§ Exercise aim: Copy out all the rows below, swapping each "Source Extractor" for "SExtractor" and changing nothing else.

==== Records provided

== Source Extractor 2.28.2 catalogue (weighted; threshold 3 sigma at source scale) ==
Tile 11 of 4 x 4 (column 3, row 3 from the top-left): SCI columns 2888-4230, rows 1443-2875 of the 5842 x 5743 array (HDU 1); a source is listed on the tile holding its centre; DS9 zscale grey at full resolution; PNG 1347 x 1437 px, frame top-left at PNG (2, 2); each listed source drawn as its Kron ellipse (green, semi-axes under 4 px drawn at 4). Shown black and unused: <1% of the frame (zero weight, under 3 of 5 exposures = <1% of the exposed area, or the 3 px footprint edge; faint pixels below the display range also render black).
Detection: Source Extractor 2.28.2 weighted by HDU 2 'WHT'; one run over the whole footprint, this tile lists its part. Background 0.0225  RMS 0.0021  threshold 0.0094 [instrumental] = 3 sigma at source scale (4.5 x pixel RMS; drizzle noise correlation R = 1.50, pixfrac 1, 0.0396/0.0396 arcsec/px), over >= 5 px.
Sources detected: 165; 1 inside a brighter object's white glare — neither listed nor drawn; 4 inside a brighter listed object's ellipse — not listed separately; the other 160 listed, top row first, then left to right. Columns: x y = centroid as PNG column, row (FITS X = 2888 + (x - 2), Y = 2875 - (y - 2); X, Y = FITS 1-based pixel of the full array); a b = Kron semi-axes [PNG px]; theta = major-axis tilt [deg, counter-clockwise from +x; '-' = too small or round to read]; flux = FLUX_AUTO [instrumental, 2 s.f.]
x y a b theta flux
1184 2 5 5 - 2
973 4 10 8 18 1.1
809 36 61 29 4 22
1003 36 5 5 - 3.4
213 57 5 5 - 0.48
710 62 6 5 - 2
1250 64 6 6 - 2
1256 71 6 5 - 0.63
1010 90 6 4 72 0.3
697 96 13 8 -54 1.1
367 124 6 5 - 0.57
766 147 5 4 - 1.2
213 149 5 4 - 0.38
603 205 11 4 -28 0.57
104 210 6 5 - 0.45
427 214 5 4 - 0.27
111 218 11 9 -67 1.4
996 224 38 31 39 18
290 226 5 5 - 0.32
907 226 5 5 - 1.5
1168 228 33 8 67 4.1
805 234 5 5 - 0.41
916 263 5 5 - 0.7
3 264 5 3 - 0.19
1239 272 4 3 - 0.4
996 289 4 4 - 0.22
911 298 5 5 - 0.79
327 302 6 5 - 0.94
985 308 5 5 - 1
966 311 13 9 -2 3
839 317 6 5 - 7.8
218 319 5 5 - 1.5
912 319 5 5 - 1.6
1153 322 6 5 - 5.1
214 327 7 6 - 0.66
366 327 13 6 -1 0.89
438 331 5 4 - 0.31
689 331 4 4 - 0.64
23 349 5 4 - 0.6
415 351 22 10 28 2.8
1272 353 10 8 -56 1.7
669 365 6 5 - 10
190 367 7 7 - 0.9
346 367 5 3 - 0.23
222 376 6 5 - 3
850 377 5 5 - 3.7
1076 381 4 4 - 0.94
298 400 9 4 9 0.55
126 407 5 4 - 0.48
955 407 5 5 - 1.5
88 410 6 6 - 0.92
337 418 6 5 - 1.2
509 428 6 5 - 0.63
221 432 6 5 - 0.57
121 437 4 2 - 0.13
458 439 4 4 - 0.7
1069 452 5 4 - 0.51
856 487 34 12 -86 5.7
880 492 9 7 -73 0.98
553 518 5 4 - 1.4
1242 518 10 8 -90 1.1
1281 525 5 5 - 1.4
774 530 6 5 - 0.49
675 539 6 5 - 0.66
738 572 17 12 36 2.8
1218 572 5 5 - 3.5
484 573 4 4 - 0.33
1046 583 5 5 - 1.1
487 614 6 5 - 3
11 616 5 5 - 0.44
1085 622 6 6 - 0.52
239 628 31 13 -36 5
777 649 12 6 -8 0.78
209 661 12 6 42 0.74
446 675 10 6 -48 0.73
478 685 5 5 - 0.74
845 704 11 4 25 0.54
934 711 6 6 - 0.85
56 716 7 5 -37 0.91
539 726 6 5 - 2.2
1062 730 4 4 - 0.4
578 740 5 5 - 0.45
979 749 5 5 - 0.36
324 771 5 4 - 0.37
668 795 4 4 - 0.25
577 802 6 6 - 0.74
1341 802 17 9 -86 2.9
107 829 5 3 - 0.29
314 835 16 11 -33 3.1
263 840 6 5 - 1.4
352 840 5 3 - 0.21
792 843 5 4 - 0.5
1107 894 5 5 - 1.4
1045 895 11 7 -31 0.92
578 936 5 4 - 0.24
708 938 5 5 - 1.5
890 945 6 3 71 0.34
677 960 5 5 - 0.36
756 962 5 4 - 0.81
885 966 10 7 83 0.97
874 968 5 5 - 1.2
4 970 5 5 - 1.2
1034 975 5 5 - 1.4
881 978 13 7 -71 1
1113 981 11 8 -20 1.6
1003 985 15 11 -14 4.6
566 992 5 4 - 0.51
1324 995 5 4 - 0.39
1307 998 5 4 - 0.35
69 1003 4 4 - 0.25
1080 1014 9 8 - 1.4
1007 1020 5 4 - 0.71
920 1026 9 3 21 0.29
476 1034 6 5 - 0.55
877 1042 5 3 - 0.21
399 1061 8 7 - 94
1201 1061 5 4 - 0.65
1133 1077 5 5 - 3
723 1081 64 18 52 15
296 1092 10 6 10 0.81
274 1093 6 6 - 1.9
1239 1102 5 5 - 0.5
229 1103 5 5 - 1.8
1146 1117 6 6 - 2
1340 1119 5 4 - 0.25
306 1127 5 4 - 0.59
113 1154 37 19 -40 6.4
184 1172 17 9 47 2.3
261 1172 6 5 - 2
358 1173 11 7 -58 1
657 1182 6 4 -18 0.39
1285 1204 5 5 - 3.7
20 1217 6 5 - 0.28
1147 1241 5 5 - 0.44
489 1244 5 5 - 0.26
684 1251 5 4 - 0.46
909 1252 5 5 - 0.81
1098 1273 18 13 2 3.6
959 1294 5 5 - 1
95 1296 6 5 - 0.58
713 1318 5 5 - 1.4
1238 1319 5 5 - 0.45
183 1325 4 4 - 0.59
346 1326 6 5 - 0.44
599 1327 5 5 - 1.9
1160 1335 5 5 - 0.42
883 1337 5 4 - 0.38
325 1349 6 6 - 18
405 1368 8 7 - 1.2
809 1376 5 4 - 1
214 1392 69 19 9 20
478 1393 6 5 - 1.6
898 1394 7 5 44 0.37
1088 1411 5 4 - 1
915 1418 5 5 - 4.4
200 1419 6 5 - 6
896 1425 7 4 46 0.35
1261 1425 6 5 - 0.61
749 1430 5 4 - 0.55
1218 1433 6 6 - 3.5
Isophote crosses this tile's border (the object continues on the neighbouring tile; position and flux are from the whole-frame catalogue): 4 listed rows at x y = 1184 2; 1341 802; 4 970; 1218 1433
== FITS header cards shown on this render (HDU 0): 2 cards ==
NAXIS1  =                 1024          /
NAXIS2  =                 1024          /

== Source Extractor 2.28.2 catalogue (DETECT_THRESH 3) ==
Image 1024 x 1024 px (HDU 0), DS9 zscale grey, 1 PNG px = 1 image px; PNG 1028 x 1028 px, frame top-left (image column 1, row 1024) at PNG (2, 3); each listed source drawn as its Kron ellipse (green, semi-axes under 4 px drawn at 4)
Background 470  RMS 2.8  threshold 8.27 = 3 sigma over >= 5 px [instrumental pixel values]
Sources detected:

========

§ Exercise response:
== SExtractor 2.28.2 catalogue (weighted; threshold 3 sigma at source scale) ==
Tile 11 of 4 x 4 (column 3, row 3 from the top-left): SCI columns 2888-4230, rows 1443-2875 of the 5842 x 5743 array (HDU 1); a source is listed on the tile holding its centre; DS9 zscale grey at full resolution; PNG 1347 x 1437 px, frame top-left at PNG (2, 2); each listed source drawn as its Kron ellipse (green, semi-axes under 4 px drawn at 4). Shown black and unused: <1% of the frame (zero weight, under 3 of 5 exposures = <1% of the exposed area, or the 3 px footprint edge; faint pixels below the display range also render black).
Detection: SExtractor 2.28.2 weighted by HDU 2 'WHT'; one run over the whole footprint, this tile lists its part. Background 0.0225  RMS 0.0021  threshold 0.0094 [instrumental] = 3 sigma at source scale (4.5 x pixel RMS; drizzle noise correlation R = 1.50, pixfrac 1, 0.0396/0.0396 arcsec/px), over >= 5 px.
Sources detected: 165; 1 inside a brighter object's white glare — neither listed nor drawn; 4 inside a brighter listed object's ellipse — not listed separately; the other 160 listed, top row first, then left to right. Columns: x y = centroid as PNG column, row (FITS X = 2888 + (x - 2), Y = 2875 - (y - 2); X, Y = FITS 1-based pixel of the full array); a b = Kron semi-axes [PNG px]; theta = major-axis tilt [deg, counter-clockwise from +x; '-' = too small or round to read]; flux = FLUX_AUTO [instrumental, 2 s.f.]
x y a b theta flux
1184 2 5 5 - 2
973 4 10 8 18 1.1
809 36 61 29 4 22
1003 36 5 5 - 3.4
213 57 5 5 - 0.48
710 62 6 5 - 2
1250 64 6 6 - 2
1256 71 6 5 - 0.63
1010 90 6 4 72 0.3
697 96 13 8 -54 1.1
367 124 6 5 - 0.57
766 147 5 4 - 1.2
213 149 5 4 - 0.38
603 205 11 4 -28 0.57
104 210 6 5 - 0.45
427 214 5 4 - 0.27
111 218 11 9 -67 1.4
996 224 38 31 39 18
290 226 5 5 - 0.32
907 226 5 5 - 1.5
1168 228 33 8 67 4.1
805 234 5 5 - 0.41
916 263 5 5 - 0.7
3 264 5 3 - 0.19
1239 272 4 3 - 0.4
996 289 4 4 - 0.22
911 298 5 5 - 0.79
327 302 6 5 - 0.94
985 308 5 5 - 1
966 311 13 9 -2 3
839 317 6 5 - 7.8
218 319 5 5 - 1.5
912 319 5 5 - 1.6
1153 322 6 5 - 5.1
214 327 7 6 - 0.66
366 327 13 6 -1 0.89
438 331 5 4 - 0.31
689 331 4 4 - 0.64
23 349 5 4 - 0.6
415 351 22 10 28 2.8
1272 353 10 8 -56 1.7
669 365 6 5 - 10
190 367 7 7 - 0.9
346 367 5 3 - 0.23
222 376 6 5 - 3
850 377 5 5 - 3.7
1076 381 4 4 - 0.94
298 400 9 4 9 0.55
126 407 5 4 - 0.48
955 407 5 5 - 1.5
88 410 6 6 - 0.92
337 418 6 5 - 1.2
509 428 6 5 - 0.63
221 432 6 5 - 0.57
121 437 4 2 - 0.13
458 439 4 4 - 0.7
1069 452 5 4 - 0.51
856 487 34 12 -86 5.7
880 492 9 7 -73 0.98
553 518 5 4 - 1.4
1242 518 10 8 -90 1.1
1281 525 5 5 - 1.4
774 530 6 5 - 0.49
675 539 6 5 - 0.66
738 572 17 12 36 2.8
1218 572 5 5 - 3.5
484 573 4 4 - 0.33
1046 583 5 5 - 1.1
487 614 6 5 - 3
11 616 5 5 - 0.44
1085 622 6 6 - 0.52
239 628 31 13 -36 5
777 649 12 6 -8 0.78
209 661 12 6 42 0.74
446 675 10 6 -48 0.73
478 685 5 5 - 0.74
845 704 11 4 25 0.54
934 711 6 6 - 0.85
56 716 7 5 -37 0.91
539 726 6 5 - 2.2
1062 730 4 4 - 0.4
578 740 5 5 - 0.45
979 749 5 5 - 0.36
324 771 5 4 - 0.37
668 795 4 4 - 0.25
577 802 6 6 - 0.74
1341 802 17 9 -86 2.9
107 829 5 3 - 0.29
314 835 16 11 -33 3.1
263 840 6 5 - 1.4
352 840 5 3 - 0.21
792 843 5 4 - 0.5
1107 894 5 5 - 1.4
1045 895 11 7 -31 0.92
578 936 5 4 - 0.24
708 938 5 5 - 1.5
890 945 6 3 71 0.34
677 960 5 5 - 0.36
756 962 5 4 - 0.81
885 966 10 7 83 0.97
874 968 5 5 - 1.2
4 970 5 5 - 1.2
1034 975 5 5 - 1.4
881 978 13 7 -71 1
1113 981 11 8 -20 1.6
1003 985 15 11 -14 4.6
566 992 5 4 - 0.51
1324 995 5 4 - 0.39
1307 998 5 4 - 0.35
69 1003 4 4 - 0.25
1080 1014 9 8 - 1.4
1007 1020 5 4 - 0.71
920 1026 9 3 21 0.29
476 1034 6 5 - 0.55
877 1042 5 3 - 0.21
399 1061 8 7 - 94
1201 1061 5 4 - 0.65
1133 1077 5 5 - 3
723 1081 64 18 52 15
296 1092 10 6 10 0.81
274 1093 6 6 - 1.9
1239 1102 5 5 - 0.5
229 1103 5 5 - 1.8
1146 1117 6 6 - 2
1340 1119 5 4 - 0.25
306 1127 5 4 - 0.59
113 1154 37 19 -40 6.4
184 1172 17 9 47 2.3
261 1172 6 5 - 2
358 1173 11 7 -58 1
657 1182 6 4 -18 0.39
1285 1204 5 5 - 3.7
20 1217 6 5 - 0.28
1147 1241 5 5 - 0.44
489 1244 5 5 - 0.26
684 1251 5 4 - 0.46
909 1252 5 5 - 0.81
1098 1273 18 13 2 3.6
959 1294 5 5 - 1
95 1296 6 5 - 0.58
713 1318 5 5 - 1.4
1238 1319 5 5 - 0.45
183 1325 4 4 - 0.59
346 1326 6 5 - 0.44
599 1327 5 5 - 1.9
1160 1335 5 5 - 0.42
883 1337 5 4 - 0.38
325 1349 6 6 - 18
405 1368 8 7 - 1.2
809 1376 5 4 - 1
214 1392 69 19 9 20
478 1393 6 5 - 1.6
898 1394 7 5 44 0.37
1088 1411 5 4 - 1
915 1418 5 5 - 4.4
200 1419 6 5 - 6
896 1425 7 4 46 0.35
1261 1425 6 5 - 0.61
749 1430 5 4 - 0.55
1218 1433 6 6 - 3.5
Isophote crosses this tile's border (the object continues on the neighbouring tile; position and flux are from the whole-frame catalogue): 4 listed rows at x y = 1184 2; 1341 802; 4 970; 1218 1433
== FITS header cards shown on this render (HDU 0): 2 cards ==
NAXIS1  =                 1024          /
NAXIS2  =                 1024          /

== SExtractor 2.28.2 catalogue (DETECT_THRESH 3) ==
Image 1024 x 1024 px (HDU 0), DS9 zscale grey, 1 PNG px = 1 image px; PNG 1028 x 1028 px, frame top-left (image column 1, row 1024) at PNG (2, 3); each listed source drawn as its Kron ellipse (green, semi-axes under 4 px drawn at 4)
Background 470  RMS 2.8  threshold 8.27 = 3 sigma over >= 5 px [instrumental pixel values]
Sources detected:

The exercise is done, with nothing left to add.